Self-care skills are a crucial part of growing up, they are needed to be able to function independently in society. For neurotypical children it's often a natural progression throughout their development. There doesn’t seem to be a need to have an overly huge focus or emphasis on it. A lot of the time self-help skills are developed when they are age appropriate, from observing others, simple reminders, or through demonstrations. But, for neurodiverse children, self-help skills don’t just magically occur as a part of growing up.
My daughter has cerebral palsy and autism so it can be difficult to determine how much her autism affects her self-care skills. Her motor skills are so severely affected by her physical diagnosis, which makes it hard to gauge. It is evident however that her sensory challenges and ability to keep emotionally regulated play a part.
I think it can be quite easy for us parents to get in the habit of just doing things for our children when there are delays involved, even if it’s not intentional.
Mum life can be pretty hectic at the best of times and although we do our best, sometimes we have our days where its quicker and faster to help. Think of the madness in the morning, particularly when you’re trying to get a truckload of children out the door in time for school (slight exaggeration for dramatic effect!), I simply don’t have the time and sometimes patience to wait for an already heightened autistic child to try to put their socks on themselves. Especially when one tiny crease in them erupts into meltdown mode. But its super important to take them time to ensure your child can learn basic self-help and self-care skills.
Autism and self-care skills
Now while I haven’t conducted my own top notch data research on how autism directly affects self-care skills and to what degree, other studies, and my own observed experience (through my daughter and Early Childhood teaching days) have proven there to be a link between the delay or struggle in this area for autistic children.

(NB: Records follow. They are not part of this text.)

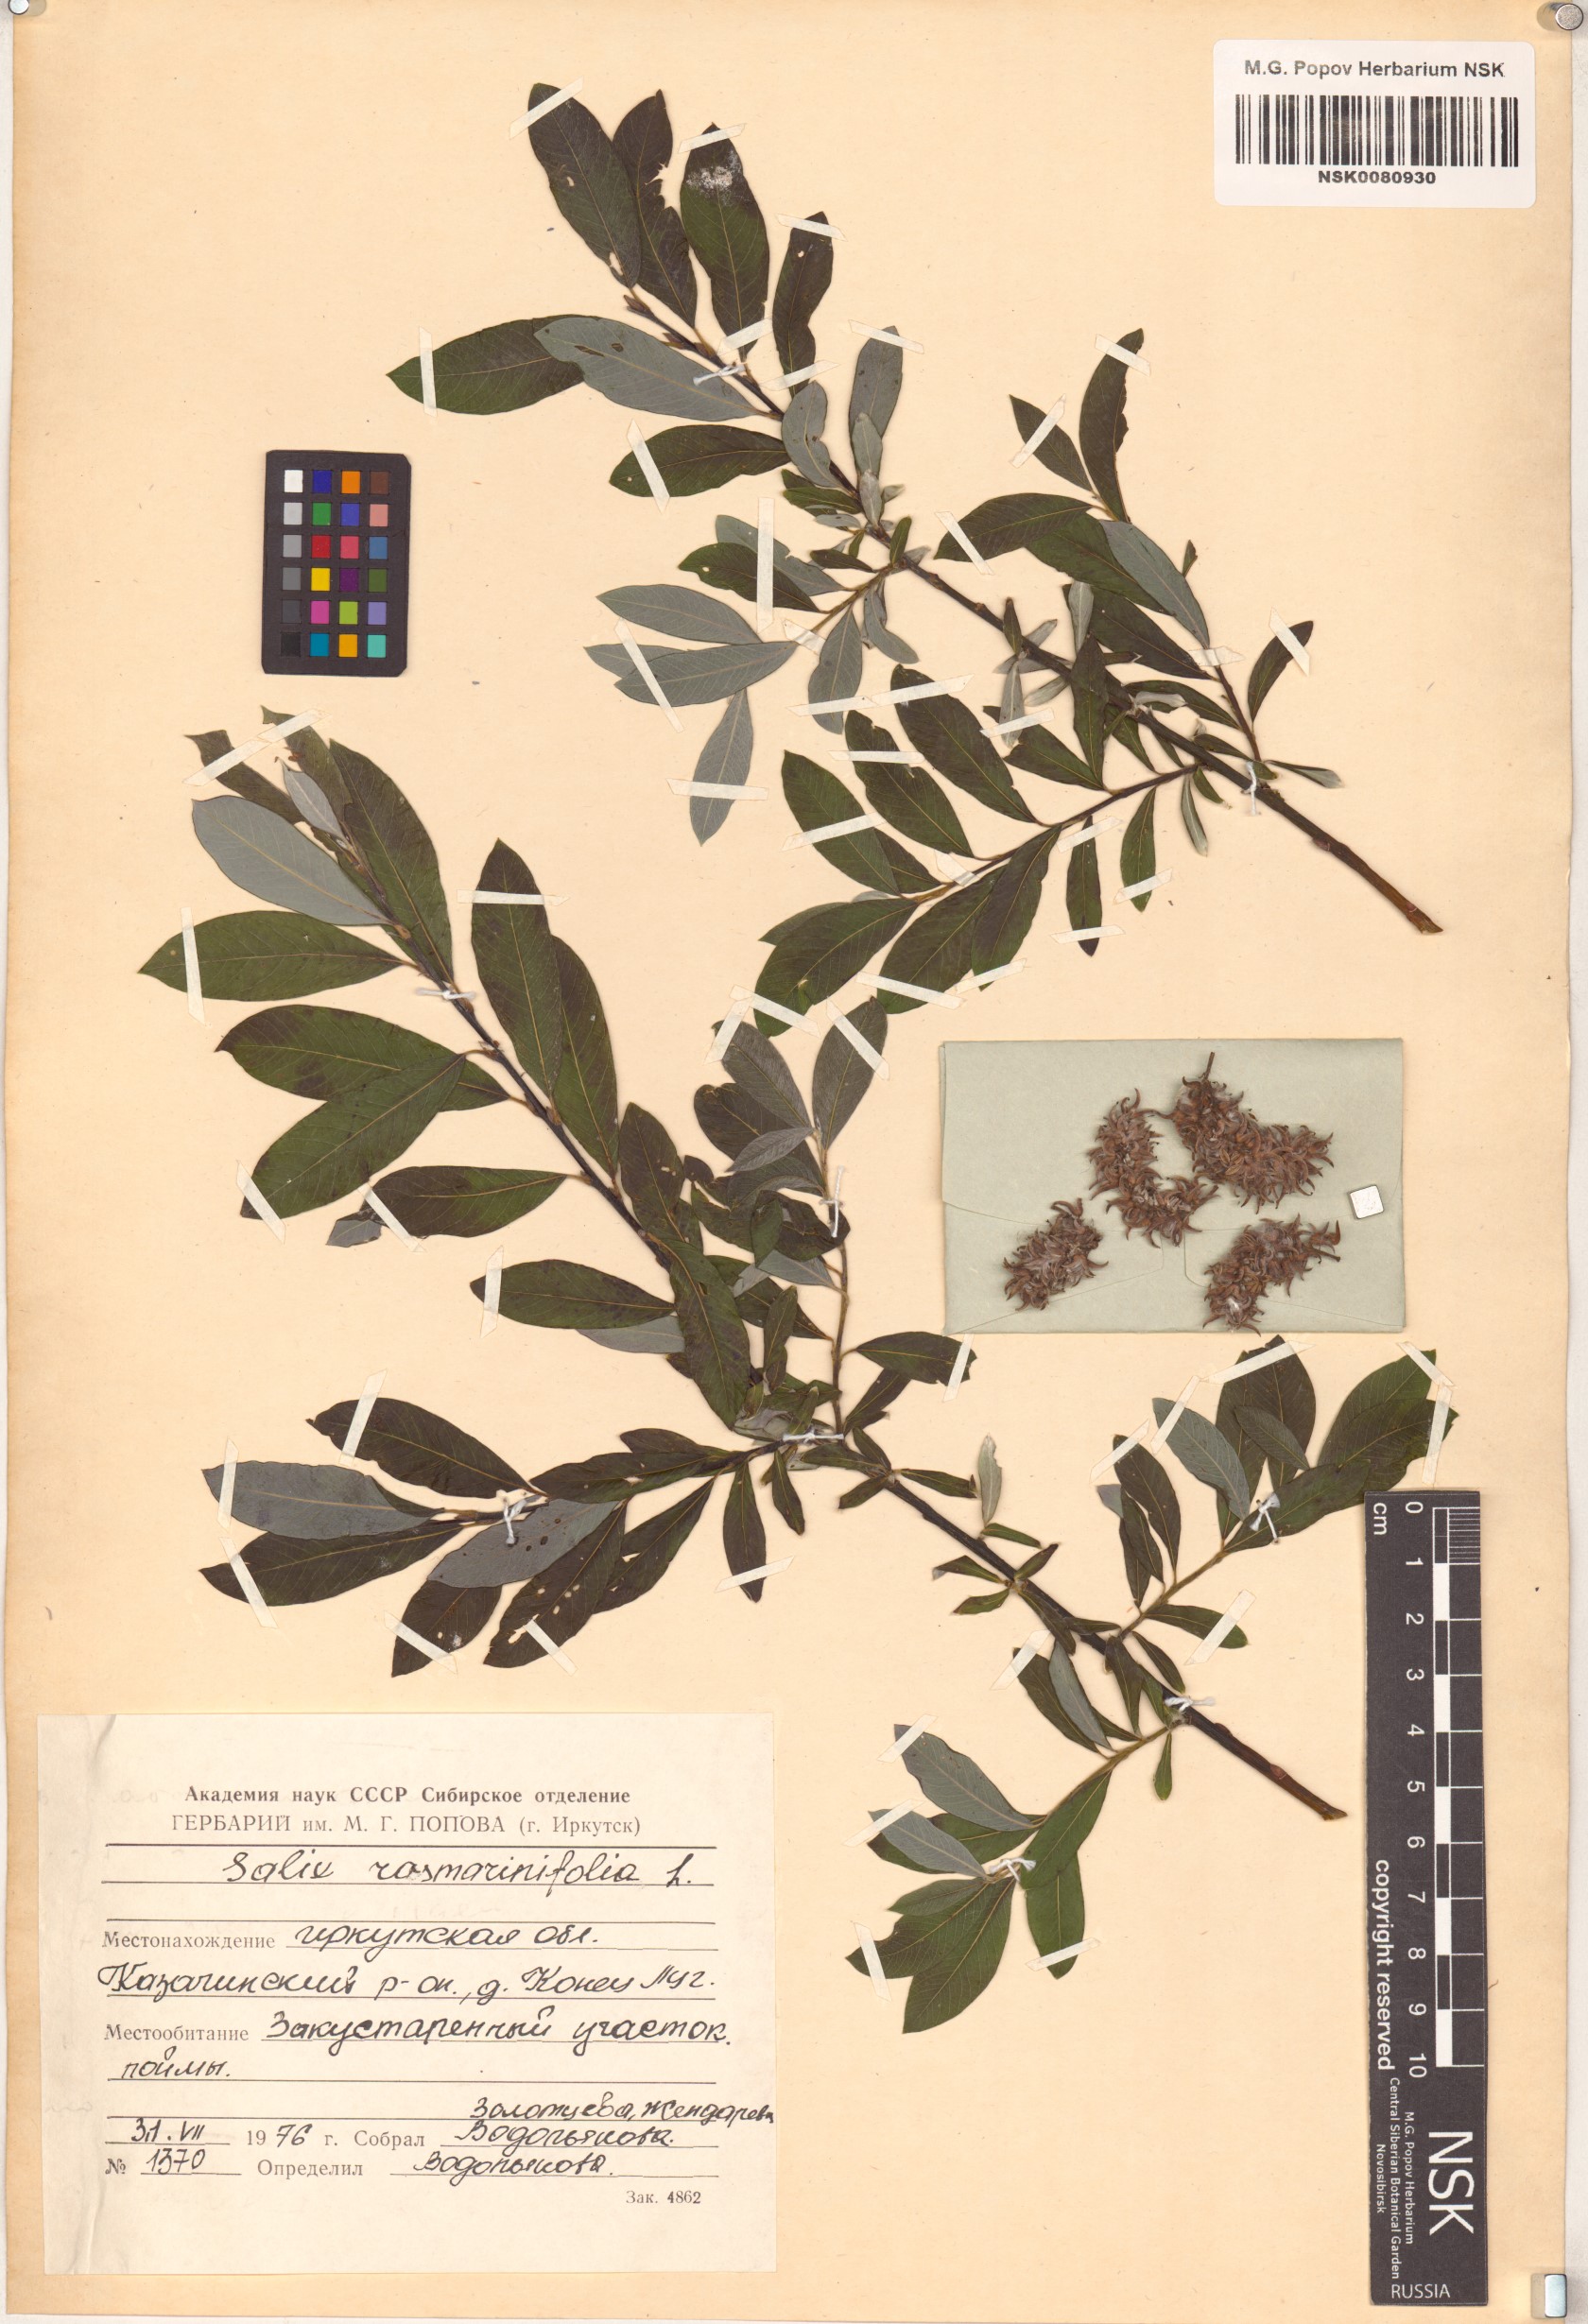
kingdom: Plantae
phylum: Tracheophyta
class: Magnoliopsida
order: Malpighiales
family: Salicaceae
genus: Salix
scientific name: Salix rosmarinifolia
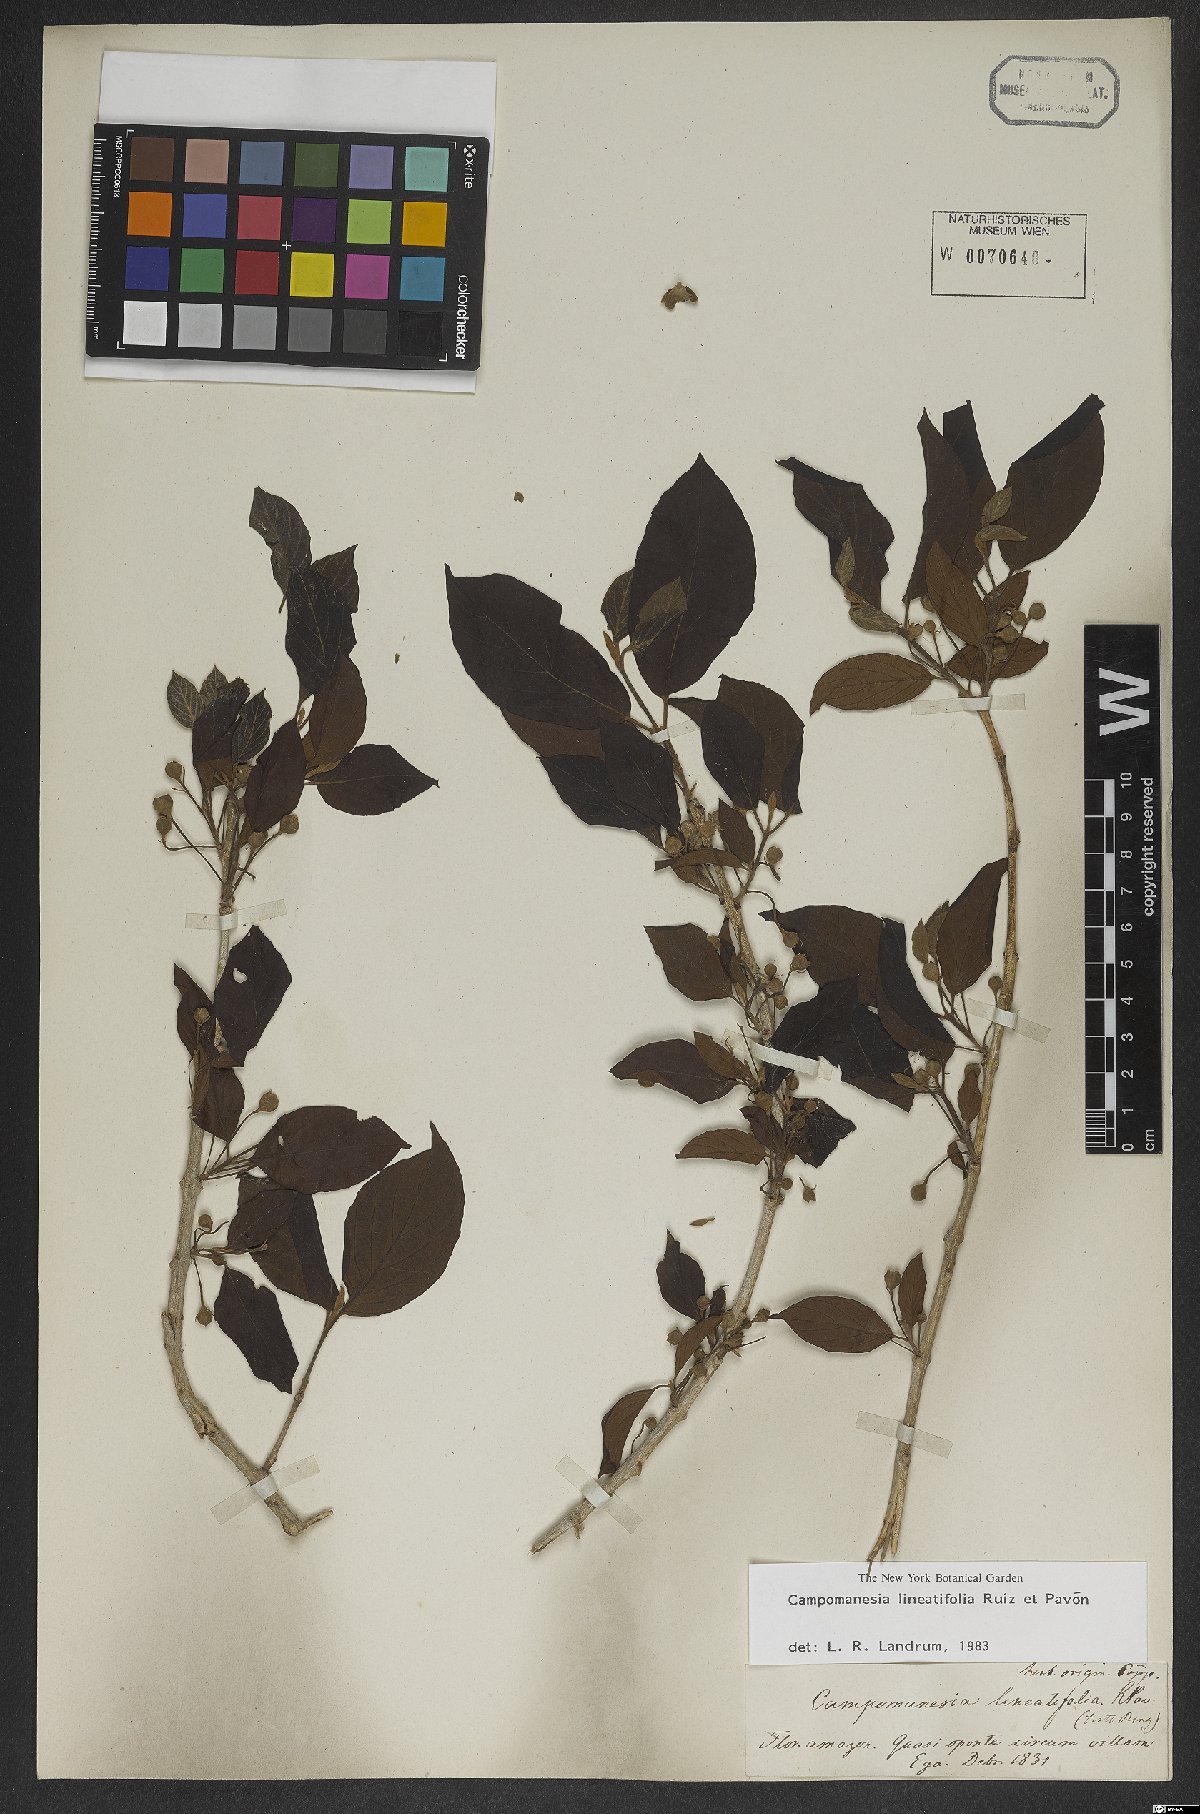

So, it poses the question.
How does Autism affect self-care skills?
- a gap between intellectual functioning and adaptive functioning. Their ability to organise thoughts, plan, reason, learn and problem solve interferes with their day-to-day capability for daily living skills.
- they don’t just learn by observing others. Neurotypical children are often able to learn through observations and imitating their parents. For example, simply watching their parents brush their teeth since they were little is enough to teach them about how to brush their own teeth.
-the need for different explanatory instructions, a lot of autistic children require new tasks to be explicitly broken down into steps and rely on visuals to assist with learning.
- get easily overwhelmed and frustrated when learning new skills. Therefore, when learning self-care skills their emotions can get the better of them and they may begin to refuse to try.
- easily distracted and can have difficulty focusing on a task
-communication struggles, not having the expressive language needed to be able to ask questions
-delay in motor skills which can impact many self-help tasks
-sensory challenges, for example dislike the texture of toothpaste. This would impact their ability to brush their teeth competently and sufficiently
6 important self-care skills for children with autism
Self-care skills are important for daily living and independence along with maintaining overall health and wellbeing. When children begin to develop self-care skills it increases their self-esteem and confidence in all environments.
Due to autism being a spectrum with a range of severities and challenges for everyone, self-care skills will look differently for each person. Below are 6 important self-care skills that are often a common goal for families.
-Brushing teeth. Sensory issues can make this a challenging task for some children on the spectrum so this is one that would need to be addressed sooner rather than later. Try different pastes and brushes, perhaps a vibrating toothbrush may make the experience more satisfying.
-Expressing needs and wants. This is important so that if they need assistance with tasks or self-help skills, they can communicate these needs. Things like understanding when they are thirsty and need a drink is a very important skill to learn.
-Getting dressed. Having the ability to dress themselves appropriately is not only an important life skill but it can increase confidence and self-awareness.
-Toileting. Toileting is a big milestone that can be quite difficult to master but it develops a huge sense of independence and confidence.
-Feeding. Autism can present feeding problems such as food selectivity, sensory aversions, and anxiety. Being able to feed themselves however is an important self-care skill regardless.
-Asking for help. Being able to advocate for themselves and ask for assistance when needed is a super important and crucial self-care skill for autistic children to master. For example, my daughter has just started communicating with her teacher aides when she is feeling overwhelmed by the noise at school. She asks to go in the learning support room. Prior to having this skill, she would just get heightened and worked up and often I was needing to come and pick her up from school as she was too stressed.
Tips to assist with teaching autistic children self-care skills.
-Prioritise what is most achievable and start with that first
-Give extended time for them to process each step, be super patient
-Break each skill down into steps
-Help them with all steps and then get them to perform the final step, keep building on this
-Introduce self-care into their daily routine
-Give explicit instructions using simple language
-Use visuals to guide them through the steps
-Make a social story to explain the self-care task
-Use prompts that are gradually removed
While a diagnosis of autism may impact a child’s ability to learn self-care skills, it does not mean that’s it something that they won’t be able to learn. Consistency, patience, and practice are key, if you are worried with this aspect of your child’s therapist is useful to perhaps make this a strong focus. Providing multiple opportunities to practice self-care tasks using strategies that support their learning will hopefully bring the confidence they need to keep striving for independence.